Современники – вне зависимости от того, принимали ли они или отвергали ее эстетическую основу, – ощущали ее как открытие и как своего рода индивидуальную монополию Давыдова-поэта. Давыдову пытались подражать; Батюшков в «Разлуке» (1812–1813) сделал попытку перевести Давыдовские «гусарские» стихи на язык своей поэзии – и потерпел неудачу. Пушкин иронически отозвался об этом творческом «споре». В лицейские и первые послелицейские годы он сам создавал стихи в духе Давыдова – и также без большого успеха. «Гусарская песня» не была ни долговечной, ни продуктивной; она не создала в русской поэзии сколько-нибудь устойчивого жанрового образования, и, как мы увидим далее, сам Давыдов более ее не разрабатывает. Значение ее было в другом: она расшатывала сложившуюся батальную традицию и отыскивала новые, деканонизирующие формы лирической экспрессии, оказавшие воздействие на соседние жанры – элегию и романс.

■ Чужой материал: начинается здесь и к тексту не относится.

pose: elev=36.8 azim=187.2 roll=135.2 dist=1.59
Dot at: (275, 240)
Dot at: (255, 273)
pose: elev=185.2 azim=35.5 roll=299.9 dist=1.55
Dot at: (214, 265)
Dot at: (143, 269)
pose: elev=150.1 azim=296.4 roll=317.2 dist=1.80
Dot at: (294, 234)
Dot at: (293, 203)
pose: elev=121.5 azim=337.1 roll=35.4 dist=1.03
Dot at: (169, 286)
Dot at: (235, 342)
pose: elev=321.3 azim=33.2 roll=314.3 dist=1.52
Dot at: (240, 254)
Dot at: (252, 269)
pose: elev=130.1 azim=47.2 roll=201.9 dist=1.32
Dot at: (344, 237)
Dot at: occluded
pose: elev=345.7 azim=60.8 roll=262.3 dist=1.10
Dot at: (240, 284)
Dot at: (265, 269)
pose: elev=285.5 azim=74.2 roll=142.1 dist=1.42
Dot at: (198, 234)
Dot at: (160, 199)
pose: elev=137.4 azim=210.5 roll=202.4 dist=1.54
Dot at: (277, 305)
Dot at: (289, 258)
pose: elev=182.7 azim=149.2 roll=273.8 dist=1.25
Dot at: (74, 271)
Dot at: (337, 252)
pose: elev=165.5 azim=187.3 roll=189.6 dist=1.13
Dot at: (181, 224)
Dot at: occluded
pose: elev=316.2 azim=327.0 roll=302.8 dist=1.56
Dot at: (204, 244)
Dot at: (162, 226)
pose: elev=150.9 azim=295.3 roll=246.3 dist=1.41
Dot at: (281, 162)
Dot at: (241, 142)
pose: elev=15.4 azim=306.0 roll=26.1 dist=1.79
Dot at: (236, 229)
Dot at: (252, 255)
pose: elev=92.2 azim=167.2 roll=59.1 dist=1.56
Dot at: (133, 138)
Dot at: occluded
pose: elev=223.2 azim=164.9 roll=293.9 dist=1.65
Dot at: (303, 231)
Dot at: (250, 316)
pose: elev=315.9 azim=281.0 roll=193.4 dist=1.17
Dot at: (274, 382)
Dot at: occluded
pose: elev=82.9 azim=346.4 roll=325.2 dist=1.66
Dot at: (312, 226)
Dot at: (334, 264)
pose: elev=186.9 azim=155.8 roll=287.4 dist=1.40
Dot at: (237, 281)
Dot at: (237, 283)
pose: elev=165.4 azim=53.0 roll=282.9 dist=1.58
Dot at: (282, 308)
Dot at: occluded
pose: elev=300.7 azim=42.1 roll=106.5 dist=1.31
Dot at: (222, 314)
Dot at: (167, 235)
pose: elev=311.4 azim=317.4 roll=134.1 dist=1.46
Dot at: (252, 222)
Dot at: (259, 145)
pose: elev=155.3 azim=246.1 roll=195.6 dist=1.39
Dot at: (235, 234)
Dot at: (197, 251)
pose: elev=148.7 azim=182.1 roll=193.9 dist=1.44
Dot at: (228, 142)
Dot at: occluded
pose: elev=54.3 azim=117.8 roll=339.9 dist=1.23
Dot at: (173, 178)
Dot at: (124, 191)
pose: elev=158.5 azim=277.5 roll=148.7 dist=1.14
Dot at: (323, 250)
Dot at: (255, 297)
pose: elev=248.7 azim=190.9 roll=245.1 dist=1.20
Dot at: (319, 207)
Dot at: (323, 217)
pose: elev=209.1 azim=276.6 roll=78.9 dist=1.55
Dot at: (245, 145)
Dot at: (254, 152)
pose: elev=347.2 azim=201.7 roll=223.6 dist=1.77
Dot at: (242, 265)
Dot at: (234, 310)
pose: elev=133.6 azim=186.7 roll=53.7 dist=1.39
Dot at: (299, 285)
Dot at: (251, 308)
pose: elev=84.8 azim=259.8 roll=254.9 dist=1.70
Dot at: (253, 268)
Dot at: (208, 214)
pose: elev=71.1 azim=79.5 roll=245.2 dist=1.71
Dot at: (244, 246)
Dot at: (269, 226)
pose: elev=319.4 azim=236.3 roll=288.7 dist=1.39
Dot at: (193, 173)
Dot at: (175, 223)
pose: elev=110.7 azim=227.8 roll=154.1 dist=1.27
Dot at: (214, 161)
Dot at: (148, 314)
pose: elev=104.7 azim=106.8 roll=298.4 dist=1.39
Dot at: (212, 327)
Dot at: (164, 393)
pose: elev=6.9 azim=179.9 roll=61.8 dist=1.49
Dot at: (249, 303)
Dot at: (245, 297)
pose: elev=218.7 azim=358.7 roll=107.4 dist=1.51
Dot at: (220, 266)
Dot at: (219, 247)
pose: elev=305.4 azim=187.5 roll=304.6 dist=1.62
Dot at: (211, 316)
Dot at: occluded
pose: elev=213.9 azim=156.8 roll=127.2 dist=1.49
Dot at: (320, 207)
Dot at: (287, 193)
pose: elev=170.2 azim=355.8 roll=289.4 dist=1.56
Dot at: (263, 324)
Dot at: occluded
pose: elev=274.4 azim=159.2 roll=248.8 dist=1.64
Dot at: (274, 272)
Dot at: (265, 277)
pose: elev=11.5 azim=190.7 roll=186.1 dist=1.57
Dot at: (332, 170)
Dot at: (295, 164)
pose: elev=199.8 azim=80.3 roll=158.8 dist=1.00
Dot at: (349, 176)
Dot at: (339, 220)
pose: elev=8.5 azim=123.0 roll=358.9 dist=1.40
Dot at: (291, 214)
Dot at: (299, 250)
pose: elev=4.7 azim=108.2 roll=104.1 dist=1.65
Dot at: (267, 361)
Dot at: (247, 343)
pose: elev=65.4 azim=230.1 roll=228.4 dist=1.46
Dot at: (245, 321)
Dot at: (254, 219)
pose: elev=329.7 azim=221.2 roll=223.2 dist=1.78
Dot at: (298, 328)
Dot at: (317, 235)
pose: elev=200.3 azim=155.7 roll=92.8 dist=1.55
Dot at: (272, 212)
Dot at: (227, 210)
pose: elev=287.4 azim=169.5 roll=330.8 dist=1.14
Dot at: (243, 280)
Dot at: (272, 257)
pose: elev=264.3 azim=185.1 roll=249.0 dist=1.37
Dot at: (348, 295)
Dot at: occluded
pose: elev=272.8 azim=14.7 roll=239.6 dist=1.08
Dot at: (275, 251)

Стихи к Бурцову писались юношей, еще ни разу не видевшим сражения. В 1805 году Кавалергардский полк был при Аустерлице, Белорусский гусарский оставался в тылу. Влиятельные друзья – и более всех Б. А. Четвертинский – хлопотали о возвращении Давыдова в гвардию, и небезуспешно: 4 июля 1806 года его переводят поручиком в лейб-гвардии гусарский полк. В начале сентября он прибывает в Петербург. Он стремится в действующую армию и даже предпринимает отчаянный ночной визит к фельдмаршалу графу М. Ф. Каменскому, о чем рассказывал позднее в одном из очерков. Ему помогло ходатайство М. А. Нарышкиной-Четвертинской, взявшей молодого лейб-гусара под свое покровительство: ее стараниями Давыдов получил должность адъютанта П. И. Багратиона и 5 января 1807 года выехал на театр военных действий. 24 января он получает первое боевое крещение в деле у Вольфсдорфа, а 26–27 января участвует в «гомерическом побоище» при Прейсиш-Эйлау, которое навсегда осталось для него самым сильным впечатлением войны: в течение полутора суток он выдерживает артиллерийские атаки – «…широкий ураган смерти, все вдребезги ломавший и стиравший с лица земли все, что ни попадало под его сокрушительное дыхание…» («Воспоминание о сражении при Прейсиш-Эйлау 1807 года января 26-го и 27-го») [311]311
  Давыдов Д.Военные записки. С. 84.


[Закрыть]
. Вместе с армией он проходит путь до Фридланда и становится очевидцем встречи Александра и Наполеона в Тильзите. Летом 1807 года вместе с Багратионом он отбывает в Россию.

Несколько месяцев Давыдов проводит в Москве. Двадцатитрехлетний штаб-ротмистр, боевой офицер, прошедший наполеоновскую кампанию и увенчанный за храбрость Прейсиш-Эйлауским крестом и прусским орденом «Pour le merite», «утопает» в «московских веселостях» и, «как в эти лета водится, влюблен <…> до безумия» [312]312
  Там же. С. 140–141.


[Закрыть]
. Здесь происходит его сближение с кружком московских литераторов, в частности с Жуковским; его стихи – «Договор», «Мудрость», – написанные по возвращении из похода, появляются в свет в изданиях Жуковского – «Вестнике Европы», «Собрании русских стихотворений», наряду со стихами Батюшкова и молодого Вяземского. В феврале 1808 года он покидает Москву: началась русско-шведская война, и Давыдов спешит догнать армию в Шведской Финляндии. С разрешения Багратиона, он поступает в авангард Я. П. Кульнева, одного из примечательнейших военачальников суворовской школы, известного своей легендарной храбростью и оригинальностью характера. Под началом Кульнева он служит всю кампанию 1808–1809 годов, участвует в нескольких смелых вылазках и в труднейшем переходе по льду Ботнического залива. Багратион представляет его к награде, но безуспешно: в глазах правительства Давыдов продолжал оставаться неблагонадежным.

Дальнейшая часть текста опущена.